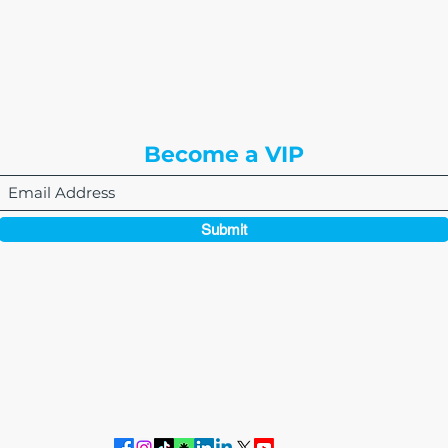
8310 South Valley Hwy
3rd Floor
Englewood, CO 80112
Become a VIP
Submit
864-495-0082
admin@thewriteeasleyllc.com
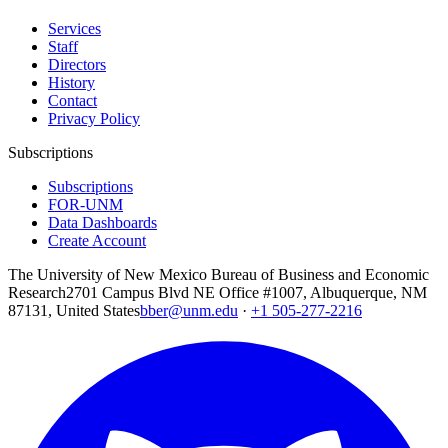
Services
Staff
Directors
History
Contact
Privacy Policy
Subscriptions
Subscriptions
FOR-UNM
Data Dashboards
Create Account
The University of New Mexico Bureau of Business and Economic
Research
2701 Campus Blvd NE Office #1007, Albuquerque, NM
87131, United States
bber@unm.edu
·
+1 505-277-2216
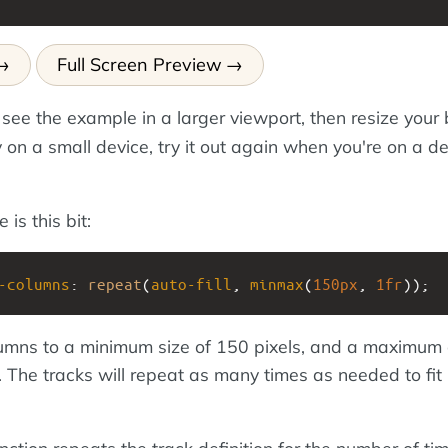
Full Screen Preview
 see the example in a larger viewport, then resize your
ly on a small device, try it out again when you're on a d
is this bit:
-columns
: 
repeat
(
auto-fill
, 
minmax
(
150px
, 
1fr
));
lumns to a minimum size of 150 pixels, and a maximum 
 The tracks will repeat as many times as needed to fit 
nction repeats the track definition for the number of ti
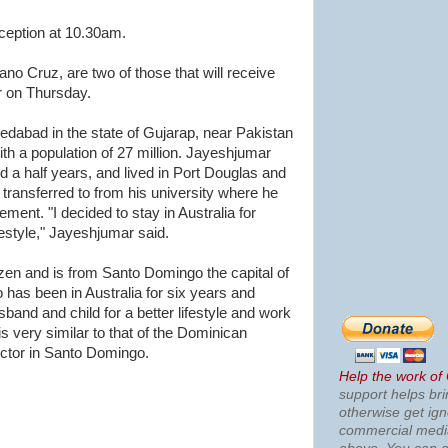
eception at 10.30am.
no Cruz, are two of those that will receive
or on Thursday.
dabad in the state of Gujarap, near Pakistan
ith a population of 27 million. Jayeshjumar
nd a half years, and lived in Port Douglas and
transferred to from his university where he
ent. "I decided to stay in Australia for
festyle," Jayeshjumar said.
zen and is from Santo Domingo the capital of
has been in Australia for six years and
and and child for a better lifestyle and work
is very similar to that of the Dominican
uctor in Santo Domingo.
Help the work of
support helps bri
otherwise get ig
commercial med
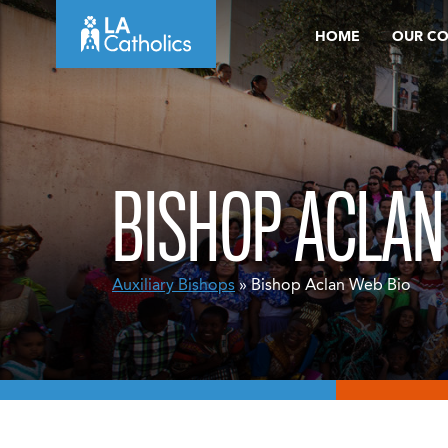
Skip
HOME
OUR C
to
content
BISHOP ACLAN
Auxiliary Bishops
» Bishop Aclan Web Bio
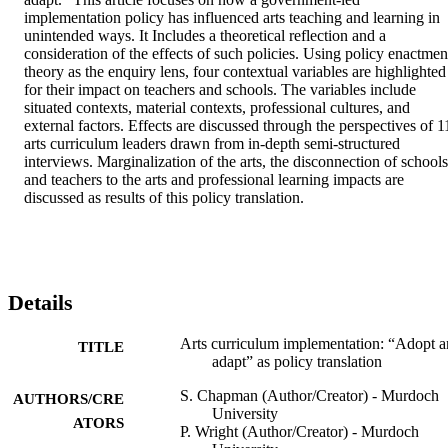
implementation policy has influenced arts teaching and learning in 
unintended ways. It Includes a theoretical reflection and a 
consideration of the effects of such policies. Using policy enactment
theory as the enquiry lens, four contextual variables are highlighted 
for their impact on teachers and schools. The variables include 
situated contexts, material contexts, professional cultures, and 
external factors. Effects are discussed through the perspectives of 11
arts curriculum leaders drawn from in-depth semi-structured 
interviews. Marginalization of the arts, the disconnection of schools 
and teachers to the arts and professional learning impacts are 
discussed as results of this policy translation.
Details
Arts curriculum implementation: “Adopt 
TITLE
adapt” as policy translation
S. Chapman (Author/Creator) - Murdoch
AUTHORS/CRE
University
ATORS
P. Wright (Author/Creator) - Murdoch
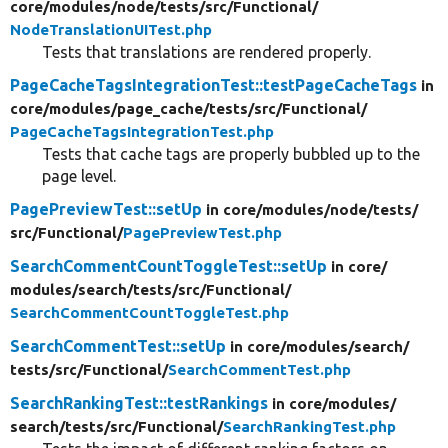
core/
modules/
node/
tests/
src/
Functional/
NodeTranslationUITest.php
Tests that translations are rendered properly.
PageCacheTagsIntegrationTest::testPageCacheTags
in
core/
modules/
page_cache/
tests/
src/
Functional/
PageCacheTagsIntegrationTest.php
Tests that cache tags are properly bubbled up to the
page level.
PagePreviewTest::setUp
in core/
modules/
node/
tests/
src/
Functional/
PagePreviewTest.php
SearchCommentCountToggleTest::setUp
in core/
modules/
search/
tests/
src/
Functional/
SearchCommentCountToggleTest.php
SearchCommentTest::setUp
in core/
modules/
search/
tests/
src/
Functional/
SearchCommentTest.php
SearchRankingTest::testRankings
in core/
modules/
search/
tests/
src/
Functional/
SearchRankingTest.php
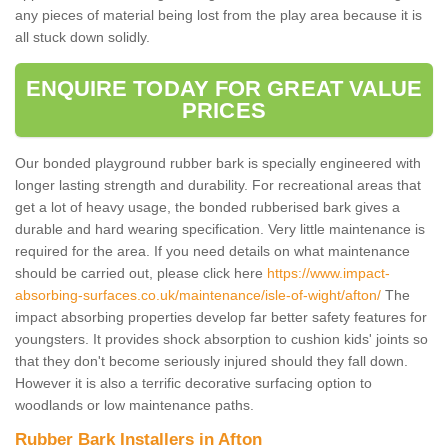
any pieces of material being lost from the play area because it is
all stuck down solidly.
ENQUIRE TODAY FOR GREAT VALUE
PRICES
Our bonded playground rubber bark is specially engineered with
longer lasting strength and durability. For recreational areas that
get a lot of heavy usage, the bonded rubberised bark gives a
durable and hard wearing specification. Very little maintenance is
required for the area. If you need details on what maintenance
should be carried out, please click here
https://www.impact-
absorbing-surfaces.co.uk/maintenance/isle-of-wight/afton/
The
impact absorbing properties develop far better safety features for
youngsters. It provides shock absorption to cushion kids' joints so
that they don't become seriously injured should they fall down.
However it is also a terrific decorative surfacing option to
woodlands or low maintenance paths.
Rubber Bark Installers in Afton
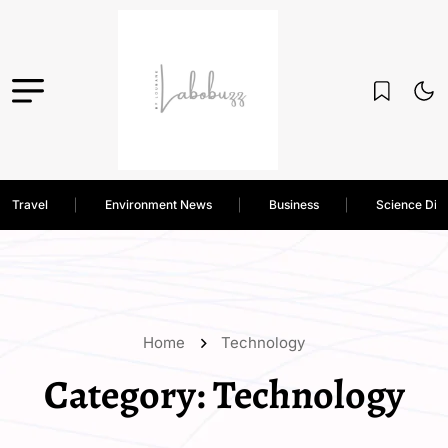
Travel
Environment News
Business
Science Dis
Home
Technology
Category:
Technology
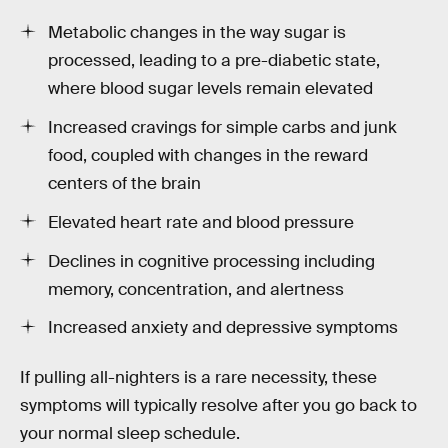
Metabolic changes in the way sugar is
processed, leading to a pre-diabetic state,
where blood sugar levels remain elevated
Increased cravings for simple carbs and junk
food, coupled with changes in the reward
centers of the brain
Elevated heart rate and blood pressure
Declines in cognitive processing including
memory, concentration, and alertness
Increased anxiety and depressive symptoms
If pulling all-nighters is a rare necessity, these
symptoms will typically resolve after you go back to
your normal sleep schedule.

--- What to do ---
Rewrite every row above with "Data Dashboards" switched to "Data Portals", keeping all other text the same. Omit the pictures from your answer.

--- Answer space ---
8310 South Valley Hwy
3rd Floor
Englewood, CO 80112
Become a VIP
Submit
864-495-0082
admin@thewriteeasleyllc.com
Services
Staff
Directors
History
Contact
Privacy Policy
Subscriptions
Subscriptions
FOR-UNM
Data Portals
Create Account
The University of New Mexico Bureau of Business and Economic
Research
2701 Campus Blvd NE Office #1007, Albuquerque, NM
87131, United States
bber@unm.edu
·
+1 505-277-2216
Full Screen Preview
 see the example in a larger viewport, then resize your
ly on a small device, try it out again when you're on a d
is this bit:
-columns
: 
repeat
(
auto-fill
, 
minmax
(
150px
, 
1fr
));
lumns to a minimum size of 150 pixels, and a maximum 
 The tracks will repeat as many times as needed to fit 
nction repeats the track definition for the number of ti
eception at 10.30am.
no Cruz, are two of those that will receive
or on Thursday.
dabad in the state of Gujarap, near Pakistan
ith a population of 27 million. Jayeshjumar
nd a half years, and lived in Port Douglas and
transferred to from his university where he
ent. "I decided to stay in Australia for
festyle," Jayeshjumar said.
zen and is from Santo Domingo the capital of
has been in Australia for six years and
and and child for a better lifestyle and work
is very similar to that of the Dominican
uctor in Santo Domingo.
Help the work of
support helps bri
otherwise get ig
commercial med
Skip
HOME
OUR C
to
content
BISHOP ACLAN
Auxiliary Bishops
» Bishop Aclan Web Bio
implementation policy has influenced arts teaching and learning in 
unintended ways. It Includes a theoretical reflection and a 
consideration of the effects of such policies. Using policy enactment
theory as the enquiry lens, four contextual variables are highlighted 
for their impact on teachers and schools. The variables include 
situated contexts, material contexts, professional cultures, and 
external factors. Effects are discussed through the perspectives of 11
arts curriculum leaders drawn from in-depth semi-structured 
interviews. Marginalization of the arts, the disconnection of schools 
and teachers to the arts and professional learning impacts are 
discussed as results of this policy translation.
Details
Arts curriculum implementation: “Adopt 
TITLE
adapt” as policy translation
S. Chapman (Author/Creator) - Murdoch
AUTHORS/CRE
University
ATORS
P. Wright (Author/Creator) - Murdoch
core/
modules/
node/
tests/
src/
Functional/
NodeTranslationUITest.php
Tests that translations are rendered properly.
PageCacheTagsIntegrationTest::testPageCacheTags
in
core/
modules/
page_cache/
tests/
src/
Functional/
PageCacheTagsIntegrationTest.php
Tests that cache tags are properly bubbled up to the
page level.
PagePreviewTest::setUp
in core/
modules/
node/
tests/
src/
Functional/
PagePreviewTest.php
SearchCommentCountToggleTest::setUp
in core/
modules/
search/
tests/
src/
Functional/
SearchCommentCountToggleTest.php
SearchCommentTest::setUp
in core/
modules/
search/
tests/
src/
Functional/
SearchCommentTest.php
SearchRankingTest::testRankings
in core/
modules/
search/
tests/
src/
Functional/
SearchRankingTest.php
any pieces of material being lost from the play area because it is
all stuck down solidly.
ENQUIRE TODAY FOR GREAT VALUE
PRICES
Our bonded playground rubber bark is specially engineered with
longer lasting strength and durability. For recreational areas that
get a lot of heavy usage, the bonded rubberised bark gives a
durable and hard wearing specification. Very little maintenance is
required for the area. If you need details on what maintenance
should be carried out, please click here
https://www.impact-
absorbing-surfaces.co.uk/maintenance/isle-of-wight/afton/
The
impact absorbing properties develop far better safety features for
youngsters. It provides shock absorption to cushion kids' joints so
that they don't become seriously injured should they fall down.
However it is also a terrific decorative surfacing option to
woodlands or low maintenance paths.
Rubber Bark Installers in Afton
Travel
Environment News
Business
Science Dis
Home
Technology
Category:
Technology
Metabolic changes in the way sugar is
processed, leading to a pre-diabetic state,
where blood sugar levels remain elevated
Increased cravings for simple carbs and junk
food, coupled with changes in the reward
centers of the brain
Elevated heart rate and blood pressure
Declines in cognitive processing including
memory, concentration, and alertness
Increased anxiety and depressive symptoms
If pulling all-nighters is a rare necessity, these
symptoms will typically resolve after you go back to
your normal sleep schedule.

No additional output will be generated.